WERKOPDRACHT 1.
Beantwoord de volgende vragen over het advies van de Bezwaarschriftenadviescommissie hieronder:
(a) Op welke datum is het bezwaarschrift ontvangen?
(b) Wanneer is het advies aan UHT overgedragen?
(c) Met welk besluit is volgens de Commissie volledig tegemoetgekomen aan het bezwaar?
WERKOPDRACHT 2. Zet het advies van de Bezwaarschriftenadviescommissie hieronder graag voort, te beginnen na de laatste zin.

AANGELEVERD FRAGMENT.

★ ★ ★ ★

Ga direct naar de inhoud Ga direct naar de footer

BAC 2022-04260

Advies van de Bezwaarschriftenadviescommissie hersteloperatie toeslagen

Aan: Belastingdienst/Uitvoeringsorganisatie Herstel Toeslagen (hierna: UHT)

Betreft: het bezwaarschrift van [belanghebbende]

Primair besluit: 20 december 2021 met kenmerk UHT CHR GU

Ontvangst bezwaarschrift: 26 januari 2022

Overdracht advies aan UHT: 11 mei 2023

Samenvatting

De Bezwaarschriftenadviescommissie (hierna: de Commissie) adviseert UHT om het bezwaarschrift in de onderhavige zaak niet-ontvankelijk te verklaren omdat met het besluit van 16 december 2022 volledig tegemoet is gekomen aan het bezwaar van belanghebbende.

★ ★ ★ ★

OEFENGEGEVENS.
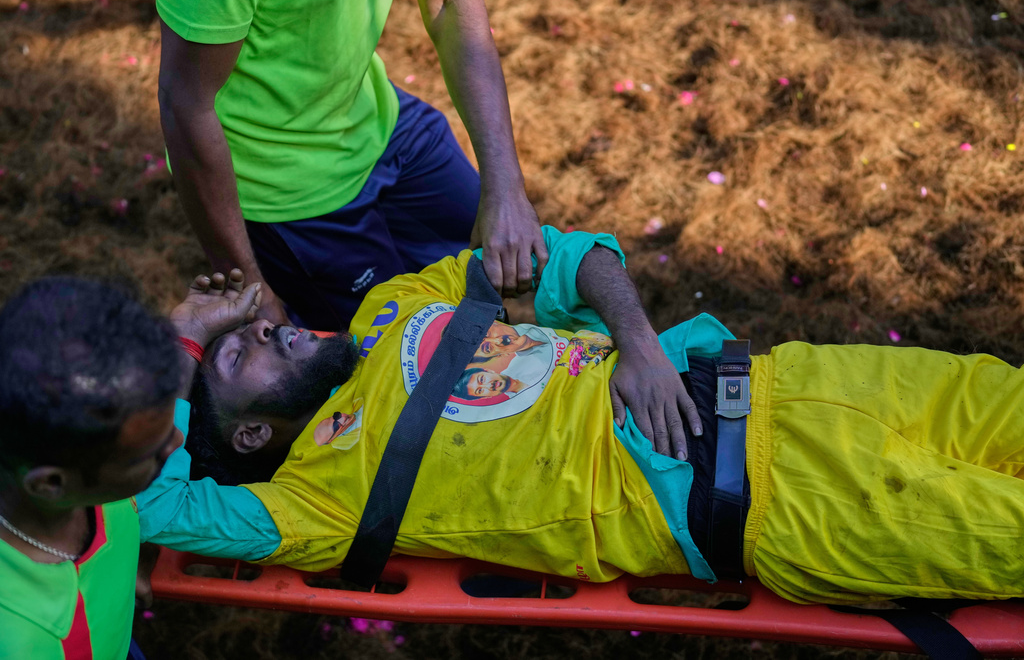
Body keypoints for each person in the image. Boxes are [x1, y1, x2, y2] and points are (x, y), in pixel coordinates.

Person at [137, 228, 1024, 607]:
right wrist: (180, 338)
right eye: (234, 355)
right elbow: (155, 504)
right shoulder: (313, 503)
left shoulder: (393, 309)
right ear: (250, 431)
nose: (258, 327)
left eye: (243, 327)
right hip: (787, 501)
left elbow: (572, 257)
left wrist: (636, 339)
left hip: (791, 379)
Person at [154, 0, 548, 331]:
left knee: (479, 299)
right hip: (285, 190)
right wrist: (251, 289)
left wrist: (506, 188)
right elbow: (186, 105)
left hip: (376, 117)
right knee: (403, 370)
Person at [0, 278, 188, 659]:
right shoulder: (22, 640)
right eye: (151, 454)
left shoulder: (86, 465)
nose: (178, 442)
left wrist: (121, 564)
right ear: (51, 484)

★ ★ ★ ★

SCHRIFTELIJK ANTWOORD 1.
(a) Op 26 januari 2022.
(b) Op 11 mei 2023.
(c) Met het besluit van 16 december 2022.

SCHRIFTELIJK ANTWOORD 2.
Onderwerp van advies

Het door [belanghebbende] ingediende bezwaarschrift d.d. 23 januari 2022 is gericht tegen het besluit d.d. 20 december 2021 van de Belastingdienst/Uitvoeringsorganisatie Herstel Toeslagen (hierna: UHT) op de aanvraag van belanghebbende om toekenning van een uitkering op grond het Besluit forfaitair bedrag en verruiming compensatieregeling van 18 maart 2021 (Staatscourant 2021, 14691), gewijzigd bij Besluit uitbreiding Catshuisregeling Kinderopvangtoeslag van 31 mei 2021, (Staatscourant 2021, 28304).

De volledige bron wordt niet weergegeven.